I submit that, because CPL 470.20 provides that the "particular corrective action to be taken or directed is governed in part by the following rules," we may fashion corrective action that is not specified in CPL 470.20 that both rectifies the injustice to defendant and protects the rights of the People (see Rodriguez, 18 NY3d at 671). I note that in People v Pallagi (91 AD3d 1266, 1267-1268 [2012]), defendant contended both that there was a trial error that deprived her of a fair trial and legally insufficient evidence to support the conviction, and we therefore dismissed the sole count of the indictment, charging defendant with grand larceny in the fourth degree (Penal Law § 155.30 [1]), with leave to file any appropriate charge. As I noted in my dissent (Pallagi, 91 AD3d at 1271-1272), the corrective actions with respect to that count were in conflict, i.e., the trial error required that a new trial be granted (see CPL 470.20 [1]), and the insufficient evidence permitted reduction of the count to a lesser included offense (see CPL 470.15 [2] [a]) or required dismissal of the count (see CPL 470.20 [2]). Here, however, defendant is convicted of not one count, but of four counts. Notably, defendant recognizes that the permissible corrective actions are in conflict and thus contends that he should be granted a new trial on counts one, two and three, and that count four should be dismissed or reduced to the lesser included offense (see CPL 470.20).

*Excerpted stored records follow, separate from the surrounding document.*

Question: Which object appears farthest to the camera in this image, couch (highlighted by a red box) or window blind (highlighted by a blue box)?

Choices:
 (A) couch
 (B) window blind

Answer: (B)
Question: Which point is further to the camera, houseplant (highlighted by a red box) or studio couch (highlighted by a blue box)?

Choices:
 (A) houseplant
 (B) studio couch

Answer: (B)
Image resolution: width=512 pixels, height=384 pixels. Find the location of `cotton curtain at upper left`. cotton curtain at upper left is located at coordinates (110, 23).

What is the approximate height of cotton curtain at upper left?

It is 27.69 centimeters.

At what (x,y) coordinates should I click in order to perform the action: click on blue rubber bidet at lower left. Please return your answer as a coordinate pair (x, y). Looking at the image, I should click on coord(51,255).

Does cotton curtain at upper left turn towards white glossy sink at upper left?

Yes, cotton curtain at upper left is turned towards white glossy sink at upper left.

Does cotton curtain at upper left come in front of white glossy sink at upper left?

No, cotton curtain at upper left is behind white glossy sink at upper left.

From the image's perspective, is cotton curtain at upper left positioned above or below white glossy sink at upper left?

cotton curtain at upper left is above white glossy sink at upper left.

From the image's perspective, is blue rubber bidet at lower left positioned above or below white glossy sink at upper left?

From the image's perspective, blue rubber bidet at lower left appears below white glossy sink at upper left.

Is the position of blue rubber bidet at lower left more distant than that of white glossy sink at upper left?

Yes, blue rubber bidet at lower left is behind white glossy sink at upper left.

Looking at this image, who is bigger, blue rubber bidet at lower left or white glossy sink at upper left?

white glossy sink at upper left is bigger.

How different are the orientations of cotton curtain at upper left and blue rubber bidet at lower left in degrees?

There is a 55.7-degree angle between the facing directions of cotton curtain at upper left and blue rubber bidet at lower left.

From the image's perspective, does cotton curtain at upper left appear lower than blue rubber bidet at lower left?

I would therefore modify the judgment by reducing the conviction under count four to the lesser included offense of reckless endangerment in the second degree (see CPL 470.15 [2] [a]; see e.g. People v Brink, 78 AD3d 1483, 1483 [2010], lv denied 16 NY3d 742 [2012], reconsideration denied 16 NY3d 828 [2011]), and I would remit the matter to Supreme Court for resentencing on that count (see CPL 470.20 [4]). I otherwise agree with the majority that the judgment insofar as it convicted defendant of counts one, two and three should be reversed and that a new trial should be granted on those counts. In my view, that corrective action serves both statutory mandates, i.e., to rectify the respective injustices to defendant and to protect the rights of the People. Present—Scudder, P.J., Centra, Carni, Sconiers and Martoche, JJ.